Увы, кратко пересказать, да так талантливо я ну никак не смогу,
так что пришлось прибегать к дополнительным источникам ^^")
– Вот такая история. Это - исходник, но его так часто ставили, что мы решили сделать что-то свое. Изменили некоторые части. Вот к примеру, - Марь Платоновна простерла руки к сцене, - сцена знакомства принца и нищего. Том жил далеко не добропорядочной жизнью. Он бедняк, нигде не работает, да и кто возьмет к себе нищего, у которого все из рук валится? Вот он и живет воровством. И однажды Тома ловят за руку в кармане одного из высокопоставленных вельмож. Вельможа тот поднял на уши всю площадь, крича об ограблении и цепко держа за руку неудачника-воришку. Его решили казнить. Прямо там, на площади, где стоял эшафот. Специально для таких, как он. И волей судьбы мимо проезжала карета принца и его свиты - тот спешил в замок после одного путешествия в соседнюю страну. Принц был добр душой и ненавидел казни, и когда увидел, что практически при нем собираются кого-то казнить, остановил карету и поспешил к месту казни с криком: "Именем Его высочества, остановитесь!" - Последнее Мари Павловна зычно выкрикнула, потрясая округлыми руками. Похоже, немного вошла в роль этого самого принца...
– Что-то все слишком радужно. Так в жизни не могло быть, - заметил Леша, отрываясь от спинки кресла и укладывая локти на колени. Такая поза придавала ему несколько деловой вид, добавляла серьезности и парочку лет.
– Конечно радужно! Это же сказка для детей! Итак по телевизору этому да в кинотеатрах показывают всякие ужасы с убийствами и кровью, зачем этой грязью и светлые повести марать? Пусть дети вспомнят, что такое доброта и сказка!
– экспрессивно ответила дородная женщина, в процессе размахивая руками. Честно говоря, когда ее ручки проносились перед носом или над макушкой, становилось страшно.
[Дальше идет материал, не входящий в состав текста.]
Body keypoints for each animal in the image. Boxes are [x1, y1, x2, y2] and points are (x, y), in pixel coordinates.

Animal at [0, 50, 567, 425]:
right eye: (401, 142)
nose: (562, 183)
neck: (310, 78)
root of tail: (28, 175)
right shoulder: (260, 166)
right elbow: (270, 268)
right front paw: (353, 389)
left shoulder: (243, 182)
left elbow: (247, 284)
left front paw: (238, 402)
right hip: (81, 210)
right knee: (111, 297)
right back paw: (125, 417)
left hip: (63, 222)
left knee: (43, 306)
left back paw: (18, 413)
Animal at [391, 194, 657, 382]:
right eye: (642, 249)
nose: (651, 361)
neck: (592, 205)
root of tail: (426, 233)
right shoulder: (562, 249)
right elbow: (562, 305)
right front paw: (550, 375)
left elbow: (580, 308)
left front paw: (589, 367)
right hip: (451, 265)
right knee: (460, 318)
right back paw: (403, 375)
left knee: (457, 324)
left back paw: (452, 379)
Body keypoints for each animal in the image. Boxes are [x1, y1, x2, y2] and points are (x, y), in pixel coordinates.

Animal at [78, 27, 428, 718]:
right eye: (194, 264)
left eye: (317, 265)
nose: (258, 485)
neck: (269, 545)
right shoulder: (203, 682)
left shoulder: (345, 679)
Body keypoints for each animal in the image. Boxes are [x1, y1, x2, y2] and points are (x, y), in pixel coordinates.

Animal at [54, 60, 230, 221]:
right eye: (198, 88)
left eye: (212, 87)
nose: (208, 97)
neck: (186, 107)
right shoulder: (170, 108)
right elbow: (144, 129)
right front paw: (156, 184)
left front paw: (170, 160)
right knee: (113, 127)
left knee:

А вдруг заденет? Я же отлечу!
– А-а-а....
– выдала я донельзя глубокомысленное, пристально следя, как руки укладываются на юбке. И только потом выпрямилась в кресле.
Она в принципе права. Я - человек, проведший самое глубокое детство еще в Советском союзе, воспитанная на наших мультиках, а не на всяких "Черепашках-нинзях" и "Человеке-пауке", и прочее, прочее - ее понимаю. И разделяю мнение. Но, как представитель современной молодежи, проведшей больше чем половину детства, юношества и начала взрослой жизни на вот этих Черепахах, Пауках, Людях Икс и, особенно, диснеевских фильмах про изуверства Джерри над Томом, взгляды уже не разделяю, потому что другой жизни, где есть место сказке, представить не могу.
Опять разрываюсь противоречиями...
Но здорово, что кто-то еще пытается нам, черствым и грубым в душе, напомнить про сказку. Правда, очень-очень здорово.
– Марь Пална!
– заорал Сема. Конечно же, я узнала его голос! Мгновенно перевожу взгляд на сцену, и... замираю, в шоке рассматривая друга. В голову, немного припоздав, стукнула мысль - а ведь он говорил, что в этом спектакле ему дали главную роль...
Сема был принцем. Почему я так решила? Да потому что парень словно сошел с книжных страниц и из розовых грез малолетних мечтательниц о королевствах, принцах и коняг белых мастей. Весь в белом, такой... что дух захватывает: прекрасный, возвышенный... настоящий принц.
Я мечтательно вздохнула.
Оказывается, Семе так идут длинные волосы...
Сема поймал мой взгляд, развернулся в мою сторону, как солдатик, и изящно поклонился, как какой-то высокородной даме. Я даже немного засмущалась.
– Хватит паясничать, Митинков!
– со строгой ленцой в голосе протянула Марь Платоновна.
– Что ты хотел? Да и когда вы уже соберетесь? Времени на репетицию осталось всего два с половиной часа, а мы еще даже не приступили!